For fourteen-year-old Leah Payne, life in her beloved coastal Carolina town is as simple as it is free. Devoted to her lumberjack father and running through the wilds where the forest meets the shore, Leah’s country life is as natural as the Loblolly pines that rise to greet the Southern sky.
When an accident takes her father’s life, Leah is wrenched from her small community and cast into a family of strangers with a terrible secret. Separated from her only home, Leah is kept apart from the family and forced to act as a helpmate for the well-to-do household.

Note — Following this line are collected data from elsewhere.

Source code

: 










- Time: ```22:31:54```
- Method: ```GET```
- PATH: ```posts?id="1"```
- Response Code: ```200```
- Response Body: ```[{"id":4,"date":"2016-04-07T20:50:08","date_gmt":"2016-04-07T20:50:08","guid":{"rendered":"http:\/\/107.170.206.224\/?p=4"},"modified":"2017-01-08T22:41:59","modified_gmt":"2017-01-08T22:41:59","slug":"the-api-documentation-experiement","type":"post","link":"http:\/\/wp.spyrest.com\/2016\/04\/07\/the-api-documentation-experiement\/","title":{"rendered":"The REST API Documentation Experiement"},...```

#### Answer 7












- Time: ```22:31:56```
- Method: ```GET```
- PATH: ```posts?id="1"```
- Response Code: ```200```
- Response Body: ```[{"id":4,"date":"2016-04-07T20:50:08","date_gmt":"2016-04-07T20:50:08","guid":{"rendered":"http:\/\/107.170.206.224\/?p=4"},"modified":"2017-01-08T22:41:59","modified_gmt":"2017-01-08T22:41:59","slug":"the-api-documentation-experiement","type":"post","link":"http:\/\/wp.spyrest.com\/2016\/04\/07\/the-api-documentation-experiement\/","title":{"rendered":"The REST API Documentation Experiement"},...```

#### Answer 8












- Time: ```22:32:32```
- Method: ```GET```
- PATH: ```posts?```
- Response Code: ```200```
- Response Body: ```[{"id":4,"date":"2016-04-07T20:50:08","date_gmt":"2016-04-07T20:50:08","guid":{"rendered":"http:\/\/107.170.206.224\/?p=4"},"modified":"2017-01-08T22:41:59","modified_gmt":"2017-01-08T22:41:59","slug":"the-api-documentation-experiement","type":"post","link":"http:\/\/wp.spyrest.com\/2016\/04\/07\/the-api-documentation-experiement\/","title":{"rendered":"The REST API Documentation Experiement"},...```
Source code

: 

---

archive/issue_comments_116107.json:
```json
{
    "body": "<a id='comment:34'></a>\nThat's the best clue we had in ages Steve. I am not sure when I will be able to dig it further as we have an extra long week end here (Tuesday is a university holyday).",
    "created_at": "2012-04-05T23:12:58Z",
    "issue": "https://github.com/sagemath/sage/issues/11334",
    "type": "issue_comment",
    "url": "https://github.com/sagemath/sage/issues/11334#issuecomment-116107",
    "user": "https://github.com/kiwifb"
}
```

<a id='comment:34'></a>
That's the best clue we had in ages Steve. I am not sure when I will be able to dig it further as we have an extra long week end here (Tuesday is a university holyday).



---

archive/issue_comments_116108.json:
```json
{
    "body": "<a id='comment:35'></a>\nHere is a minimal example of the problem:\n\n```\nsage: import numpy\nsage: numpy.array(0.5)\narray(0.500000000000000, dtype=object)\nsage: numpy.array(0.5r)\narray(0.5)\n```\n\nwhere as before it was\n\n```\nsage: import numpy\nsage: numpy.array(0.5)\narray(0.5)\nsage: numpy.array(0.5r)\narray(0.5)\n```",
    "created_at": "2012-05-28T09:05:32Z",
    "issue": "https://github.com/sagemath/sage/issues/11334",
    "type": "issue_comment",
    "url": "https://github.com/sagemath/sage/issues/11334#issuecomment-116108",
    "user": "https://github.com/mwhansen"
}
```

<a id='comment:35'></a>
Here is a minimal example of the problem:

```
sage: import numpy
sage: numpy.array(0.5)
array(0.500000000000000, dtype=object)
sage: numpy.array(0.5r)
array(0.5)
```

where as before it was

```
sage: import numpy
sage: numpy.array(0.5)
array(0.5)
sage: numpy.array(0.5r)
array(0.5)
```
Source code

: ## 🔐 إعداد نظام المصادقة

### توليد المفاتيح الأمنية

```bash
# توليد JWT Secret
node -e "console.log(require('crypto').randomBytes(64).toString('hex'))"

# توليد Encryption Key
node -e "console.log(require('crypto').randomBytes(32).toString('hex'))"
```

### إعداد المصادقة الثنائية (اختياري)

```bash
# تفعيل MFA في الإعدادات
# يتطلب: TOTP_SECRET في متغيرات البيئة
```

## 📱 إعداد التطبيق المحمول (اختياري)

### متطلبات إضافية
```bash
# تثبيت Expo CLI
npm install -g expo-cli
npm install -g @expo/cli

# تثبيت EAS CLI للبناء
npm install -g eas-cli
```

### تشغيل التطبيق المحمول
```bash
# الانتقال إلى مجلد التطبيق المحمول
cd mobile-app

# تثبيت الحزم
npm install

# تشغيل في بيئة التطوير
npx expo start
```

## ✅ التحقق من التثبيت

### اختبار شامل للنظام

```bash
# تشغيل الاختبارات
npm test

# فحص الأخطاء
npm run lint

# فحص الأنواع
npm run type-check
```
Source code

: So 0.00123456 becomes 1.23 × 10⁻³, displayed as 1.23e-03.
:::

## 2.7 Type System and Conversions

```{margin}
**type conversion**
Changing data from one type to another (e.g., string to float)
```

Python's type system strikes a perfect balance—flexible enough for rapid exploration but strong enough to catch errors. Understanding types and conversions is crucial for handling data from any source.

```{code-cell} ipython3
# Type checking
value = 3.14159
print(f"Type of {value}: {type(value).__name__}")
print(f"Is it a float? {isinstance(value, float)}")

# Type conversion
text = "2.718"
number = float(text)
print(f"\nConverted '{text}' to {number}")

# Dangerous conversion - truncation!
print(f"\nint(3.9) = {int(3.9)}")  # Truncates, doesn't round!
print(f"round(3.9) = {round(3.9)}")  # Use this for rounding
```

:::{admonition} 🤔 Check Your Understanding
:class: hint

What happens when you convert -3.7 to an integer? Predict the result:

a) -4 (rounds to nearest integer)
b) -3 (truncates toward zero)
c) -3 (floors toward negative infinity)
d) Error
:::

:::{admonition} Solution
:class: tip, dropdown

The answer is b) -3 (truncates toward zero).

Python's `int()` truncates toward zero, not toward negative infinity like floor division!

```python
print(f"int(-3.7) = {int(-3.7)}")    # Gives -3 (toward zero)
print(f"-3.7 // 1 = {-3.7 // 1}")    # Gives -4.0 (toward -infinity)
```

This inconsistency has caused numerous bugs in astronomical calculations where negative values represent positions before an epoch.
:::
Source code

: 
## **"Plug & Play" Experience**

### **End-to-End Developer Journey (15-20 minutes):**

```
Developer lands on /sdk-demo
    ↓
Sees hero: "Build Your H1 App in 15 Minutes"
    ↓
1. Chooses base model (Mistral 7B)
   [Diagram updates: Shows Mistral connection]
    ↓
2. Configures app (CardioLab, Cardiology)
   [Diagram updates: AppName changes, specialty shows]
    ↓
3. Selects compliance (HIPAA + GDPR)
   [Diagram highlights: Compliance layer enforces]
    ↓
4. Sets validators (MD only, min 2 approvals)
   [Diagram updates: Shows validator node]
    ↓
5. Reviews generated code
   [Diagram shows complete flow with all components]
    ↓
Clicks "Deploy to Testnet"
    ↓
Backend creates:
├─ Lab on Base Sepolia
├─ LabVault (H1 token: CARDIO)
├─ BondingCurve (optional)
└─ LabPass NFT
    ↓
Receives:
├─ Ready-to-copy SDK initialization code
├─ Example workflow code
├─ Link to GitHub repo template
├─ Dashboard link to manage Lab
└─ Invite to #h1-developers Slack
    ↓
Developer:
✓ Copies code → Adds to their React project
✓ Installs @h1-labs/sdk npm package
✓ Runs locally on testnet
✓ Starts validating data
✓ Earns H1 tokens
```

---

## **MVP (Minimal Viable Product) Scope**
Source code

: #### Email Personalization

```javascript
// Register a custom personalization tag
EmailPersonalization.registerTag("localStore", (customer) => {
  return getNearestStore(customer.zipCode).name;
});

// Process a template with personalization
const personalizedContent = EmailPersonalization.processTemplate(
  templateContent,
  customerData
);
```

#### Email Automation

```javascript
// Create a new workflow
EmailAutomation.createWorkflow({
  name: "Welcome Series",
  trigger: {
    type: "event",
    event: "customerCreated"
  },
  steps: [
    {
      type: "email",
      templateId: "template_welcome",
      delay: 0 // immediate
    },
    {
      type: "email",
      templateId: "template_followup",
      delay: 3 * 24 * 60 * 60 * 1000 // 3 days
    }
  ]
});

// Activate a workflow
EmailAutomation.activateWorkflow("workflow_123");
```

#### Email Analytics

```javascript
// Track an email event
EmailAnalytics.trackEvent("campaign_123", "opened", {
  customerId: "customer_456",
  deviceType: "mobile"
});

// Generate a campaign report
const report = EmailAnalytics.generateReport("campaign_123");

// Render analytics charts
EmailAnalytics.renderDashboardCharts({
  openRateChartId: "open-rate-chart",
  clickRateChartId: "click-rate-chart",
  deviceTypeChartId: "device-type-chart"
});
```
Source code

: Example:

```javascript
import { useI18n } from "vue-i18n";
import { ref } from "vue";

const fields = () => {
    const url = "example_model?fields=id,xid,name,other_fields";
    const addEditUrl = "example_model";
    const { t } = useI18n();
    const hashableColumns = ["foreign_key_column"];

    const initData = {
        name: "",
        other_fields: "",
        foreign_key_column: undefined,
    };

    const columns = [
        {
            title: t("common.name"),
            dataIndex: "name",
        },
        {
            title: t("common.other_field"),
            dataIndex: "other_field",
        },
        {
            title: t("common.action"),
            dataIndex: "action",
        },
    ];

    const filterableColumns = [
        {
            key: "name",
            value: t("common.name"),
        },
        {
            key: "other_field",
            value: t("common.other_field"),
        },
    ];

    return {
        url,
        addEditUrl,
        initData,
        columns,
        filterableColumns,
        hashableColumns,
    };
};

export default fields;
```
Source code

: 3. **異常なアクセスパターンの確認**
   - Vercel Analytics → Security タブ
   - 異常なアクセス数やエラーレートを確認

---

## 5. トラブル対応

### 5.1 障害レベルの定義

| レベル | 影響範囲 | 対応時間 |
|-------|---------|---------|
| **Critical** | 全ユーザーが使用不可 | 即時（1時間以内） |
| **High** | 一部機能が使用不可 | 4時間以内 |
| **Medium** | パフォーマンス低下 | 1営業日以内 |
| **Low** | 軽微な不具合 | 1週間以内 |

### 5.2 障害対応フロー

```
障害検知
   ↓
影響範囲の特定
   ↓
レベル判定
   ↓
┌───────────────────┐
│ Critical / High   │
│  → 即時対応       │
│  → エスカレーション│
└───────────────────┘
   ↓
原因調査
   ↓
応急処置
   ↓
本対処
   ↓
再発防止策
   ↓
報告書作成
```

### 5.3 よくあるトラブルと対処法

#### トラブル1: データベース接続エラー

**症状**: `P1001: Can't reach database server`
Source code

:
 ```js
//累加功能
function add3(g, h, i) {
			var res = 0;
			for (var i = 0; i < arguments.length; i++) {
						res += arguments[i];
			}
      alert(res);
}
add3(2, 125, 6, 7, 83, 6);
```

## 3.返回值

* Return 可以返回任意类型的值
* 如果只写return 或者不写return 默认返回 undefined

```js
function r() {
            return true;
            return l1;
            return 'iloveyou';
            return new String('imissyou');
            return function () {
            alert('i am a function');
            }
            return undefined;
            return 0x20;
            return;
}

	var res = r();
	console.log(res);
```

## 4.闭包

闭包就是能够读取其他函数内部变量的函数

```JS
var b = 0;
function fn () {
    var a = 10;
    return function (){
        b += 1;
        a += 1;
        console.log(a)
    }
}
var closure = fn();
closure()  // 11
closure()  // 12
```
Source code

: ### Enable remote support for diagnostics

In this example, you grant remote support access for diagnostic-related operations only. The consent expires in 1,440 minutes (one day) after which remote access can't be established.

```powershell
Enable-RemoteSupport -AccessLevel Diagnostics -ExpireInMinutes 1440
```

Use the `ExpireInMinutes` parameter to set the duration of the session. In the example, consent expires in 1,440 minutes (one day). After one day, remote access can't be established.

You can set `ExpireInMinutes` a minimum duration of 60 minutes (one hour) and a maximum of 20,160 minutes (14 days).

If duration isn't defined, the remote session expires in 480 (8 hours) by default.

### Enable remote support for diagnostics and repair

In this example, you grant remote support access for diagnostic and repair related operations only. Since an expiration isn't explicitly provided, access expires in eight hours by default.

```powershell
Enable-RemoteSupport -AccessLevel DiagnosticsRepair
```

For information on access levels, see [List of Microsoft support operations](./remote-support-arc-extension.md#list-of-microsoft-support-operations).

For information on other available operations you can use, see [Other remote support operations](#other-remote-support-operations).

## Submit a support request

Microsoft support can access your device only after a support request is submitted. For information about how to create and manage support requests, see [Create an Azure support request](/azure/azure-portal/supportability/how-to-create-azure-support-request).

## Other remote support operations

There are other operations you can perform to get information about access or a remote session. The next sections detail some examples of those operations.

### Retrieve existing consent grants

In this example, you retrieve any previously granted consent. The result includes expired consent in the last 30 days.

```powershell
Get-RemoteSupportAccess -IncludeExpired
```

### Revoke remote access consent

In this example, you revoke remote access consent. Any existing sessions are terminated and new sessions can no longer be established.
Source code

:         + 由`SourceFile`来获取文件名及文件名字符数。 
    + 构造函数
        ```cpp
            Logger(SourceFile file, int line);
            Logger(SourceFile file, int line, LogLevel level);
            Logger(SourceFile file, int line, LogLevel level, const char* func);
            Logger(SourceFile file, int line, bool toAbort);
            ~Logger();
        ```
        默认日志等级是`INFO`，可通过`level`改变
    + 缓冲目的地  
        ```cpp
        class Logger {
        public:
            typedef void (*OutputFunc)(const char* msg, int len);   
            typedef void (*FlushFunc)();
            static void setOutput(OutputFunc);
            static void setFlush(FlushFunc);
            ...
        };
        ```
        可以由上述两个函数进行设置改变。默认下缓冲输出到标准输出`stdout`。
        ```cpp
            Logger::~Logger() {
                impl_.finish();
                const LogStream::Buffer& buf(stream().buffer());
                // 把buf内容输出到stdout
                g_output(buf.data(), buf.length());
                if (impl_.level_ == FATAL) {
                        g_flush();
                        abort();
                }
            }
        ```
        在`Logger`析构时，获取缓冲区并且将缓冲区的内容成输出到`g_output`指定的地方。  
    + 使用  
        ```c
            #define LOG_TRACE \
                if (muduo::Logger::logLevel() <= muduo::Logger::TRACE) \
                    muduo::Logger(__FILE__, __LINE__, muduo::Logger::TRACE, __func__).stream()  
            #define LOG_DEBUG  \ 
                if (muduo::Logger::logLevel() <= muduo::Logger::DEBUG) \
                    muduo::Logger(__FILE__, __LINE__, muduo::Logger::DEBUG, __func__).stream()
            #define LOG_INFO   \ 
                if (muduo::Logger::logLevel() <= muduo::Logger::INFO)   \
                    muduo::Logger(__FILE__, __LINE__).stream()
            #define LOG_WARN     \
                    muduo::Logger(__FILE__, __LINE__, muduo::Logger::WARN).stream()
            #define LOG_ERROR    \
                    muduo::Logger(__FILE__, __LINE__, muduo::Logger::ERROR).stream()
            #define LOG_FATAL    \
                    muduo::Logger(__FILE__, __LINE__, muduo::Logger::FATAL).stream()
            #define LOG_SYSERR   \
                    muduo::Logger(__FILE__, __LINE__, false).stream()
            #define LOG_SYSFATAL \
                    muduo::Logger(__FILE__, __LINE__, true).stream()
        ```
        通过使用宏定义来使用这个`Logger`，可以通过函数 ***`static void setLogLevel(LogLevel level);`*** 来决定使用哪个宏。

When a moment of violence and prejudice thrusts Leah into the center of the state’s shameful darkness, she must fight for her own future against a world that doesn’t always value the wild spirit of a Carolina girl.
Set in 1935 against the very real backdrop of a recently formed state eugenics board, The Last Carolina Girl is a powerful and heart-wrenching story of fierce strength, forgotten history, autonomy, and the places and people we ultimately call home.
PUBLISHERS WEEKLY
Church debuts with a dynamic and wrenching tale of family secrets and eugenics. Leah Payne's mother died in childbirth, and when her lumberjack father dies in 1935, she's taken away at 14 from her rural North Carolina home and forced to work as a "helpmate" for the Griffins, a well-off family near Charlotte. A closet-size bedroom on the back porch, verbal abuse, and a slap from Mrs. Griffin make Leah feel unwanted in her new home. She tries to befriend the Griffin children, but Mrs. Griffin keeps her isolated and busy with chores. She isn't allowed to go to school, and is generally viewed as a problem. Then a local doctor, who advocates for the forced sterilization of the "feebleminded," takes Leah as a patient at Mrs. Griffin's urging. The plot surges toward a powerful crescendo with an action that is both cruel and savage, and a revelation of Mrs. Griffin's secrets. Church effectively dramatizes historical injustice in this searing tale, and adds lush details to descriptions of Leah's life before Charlotte. This author is off to a strong start.